# Upgrading PSU on HP Elite Desk 800



## JSmitth

Hi there,

I have an HP Elite Desk 800 G1 Tower that I would like to upgrade the 320W PSU in, to accomadte a GPU.

The problem I found is that the stock PSU has an odd cable that I have never seen on a PSU before, and I don't know which PSU I would need to buy to make sure the system still works.

This is an image of all the cables coming out of the stock PSU. It is connection P2 that I am unsure of. It connects to a motherboard header labelled 'pwrcmd' as shown here.

Other specs:
Mobo: HP18E4 Q87 Chipset (According to HWINFO) couldn't find another name on the board, only this sticker.
PSU: HP Part No 702453-001 (Rated at 320W, 12VDC output, 90% efficient (EPA90)) Label.

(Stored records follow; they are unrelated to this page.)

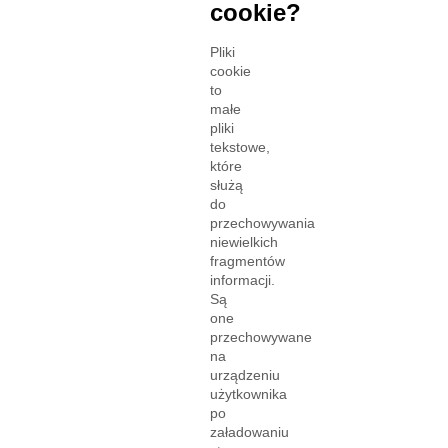
cookie?
Pliki
cookie
to
małe
pliki
tekstowe,
które
służą
do
przechowywania
niewielkich
fragmentów
informacji.
Są
one
przechowywane
na
urządzeniu
użytkownika
po
załadowaniu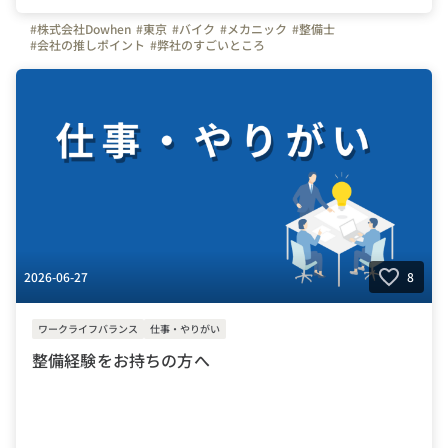
#株式会社Dowhen
#東京
#バイク
#メカニック
#整備士
#会社の推しポイント
#弊社のすごいところ
2026-06-27
8
ワークライフバランス
仕事・やりがい
整備経験をお持ちの方へ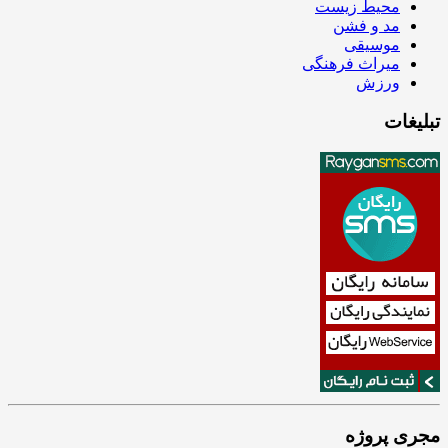
محیط زیست
مد و فشن
موسیقی
میراث فرهنگی
ورزش
تبلیغات
مجری پروژه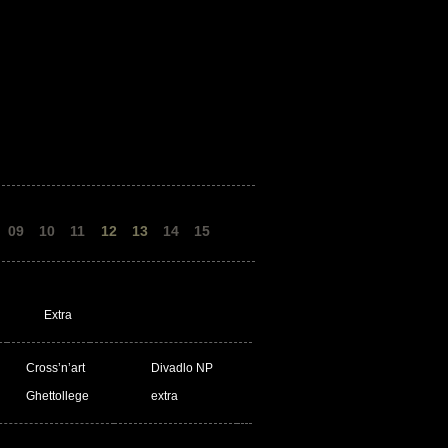
09
10
11
12
13
14
15
Extra
Cross’n’art
Divadlo NP
Ghettollege
extra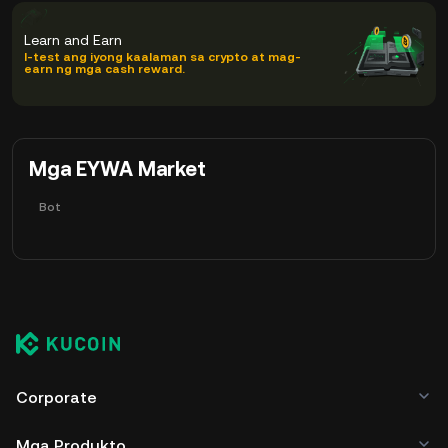
Learn and Earn
I-test ang iyong kaalaman sa crypto at mag-
earn ng mga cash reward.
Mga EYWA Market
Bot
Corporate
Mga Produkto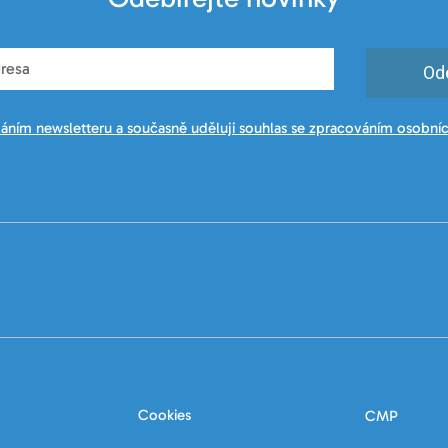
Od
láním newsletteru a současně uděluji souhlas se zpracováním osobníc
Cookies
CMP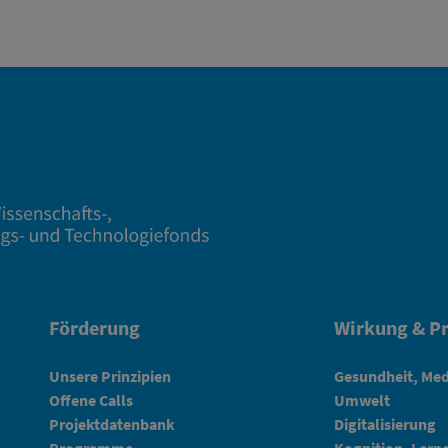
Förderung
Wirkung & Pr
Unsere Prinzipien
Gesundheit, Med
Offene Calls
Umwelt
Projektdatenbank
Digitalisierung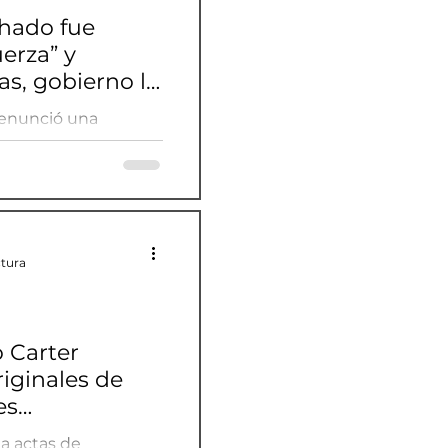
hado fue
uerza” y
as, gobierno lo
denunció una
racas; el gobierno
ficándolo como un
ctura
 Carter
iginales de
es
 la OEA
a actas de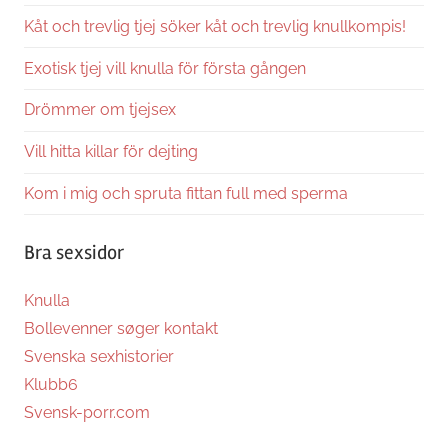
Kåt och trevlig tjej söker kåt och trevlig knullkompis!
Exotisk tjej vill knulla för första gången
Drömmer om tjejsex
Vill hitta killar för dejting
Kom i mig och spruta fittan full med sperma
Bra sexsidor
Knulla
Bollevenner søger kontakt
Svenska sexhistorier
Klubb6
Svensk-porr.com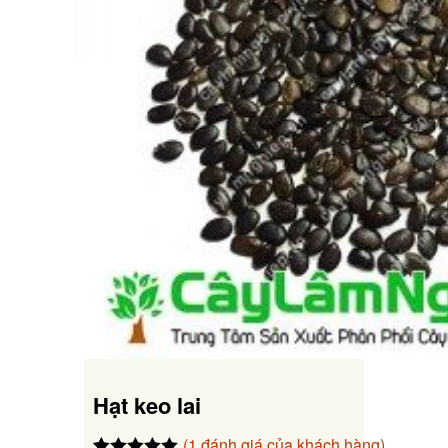
Hạt keo lai
(
1
đánh giá của khách hàng)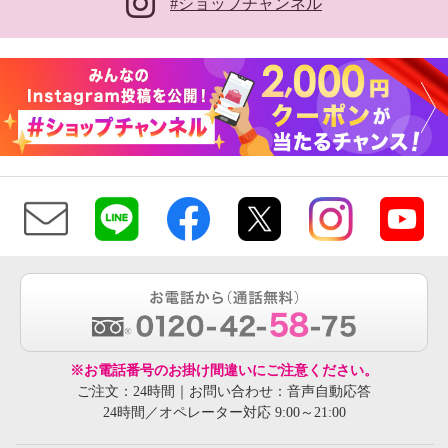
#ショップチャンネル
※お電話番号のお掛け間違いにご注意ください。
ご注文：24時間｜お問い合わせ：音声自動応答
24時間／オペレーター対応 9:00～21:00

Thanks for taking the time to read this, I really appreciate any help!

JSmitth
http://i.imgur.com/zzkO4JD.jpg


----------



## DBCooper

Hi JSmitth,

May I ask, what brand/model of GPU did you buy? Or, you haven't bought it yet?


----------



## JSmitth

Hi DB,

Not bought yet, but looking at most likely a GTX970, as I need a reasonable amount of GPU power. I did look at a 750ti to run off of the motherboard, but it's just not enough power


----------



## Panther063

I would recommend looking through the build guides and building a new system that is suitable.
H.P. use proprietary PSU's and Motherboards making upgrades near impossible.


----------



## alpenadiver

i agree with Panther063, the big name computer vendors use a proprietary PSU, even if you did find a off the shelf PSU that had the correct connections (which is highly doubtful) the next obstacle would be fitting the PSU in the computer.

This is why home built systems are much easier to upgrade.


----------



## Bill_Bright

I agree with building a new system for the same reasons given, but that's a MUCH bigger endeavor (not to mention MUCH more expensive). 

I am shocked - in a very good way - to see the 80 PLUS Gold logo on the image of that PSU. It takes an excellent design using quality parts and refined assembly techniques just to get *80 PLUS* certified. To achieve a Gold rating is even more remarkable - for any supply, let along an OEM.

So I have to say I am seeing HP in a different light and have a much better respect for them now - at least when it comes to power supplies.

My concern is when looking at the computer's specs I don't see ATX anywhere.  Since this computer is pretty new from last year, I want to assume this is just a slimline ATX supply. My problem is, I would hate to assume that, then hear you fried your motherboard with a real ATX compliant PSU. 

If me, I would connect a *PSU Tester* to your current supply. If no errors (except the normal -12VDC missing error), then I would feel comfortable saying you can replace that PSU without going through HP (which would be more expensive, if any are even available). 

The advantage of this model PSU tester is that it has an LCD readout of the voltage. Lesser models use LEDs to indicate the voltage is just within some "range". These are less informative, considerably cheaper, but still useful for detecting PSUs that have already "failed" - or in your case, to verify your PSU is wired to ATX standards. *Newegg* has several testers to choose from.

Having said all that, how much RAM do you have? If looking to boost performance, depending on your starting point, adding RAM generally provides the most bang for your money - especially if using integrated graphics. And the advantage of adding RAM vs a new graphics card is you most likely won't need a bigger PSU.


----------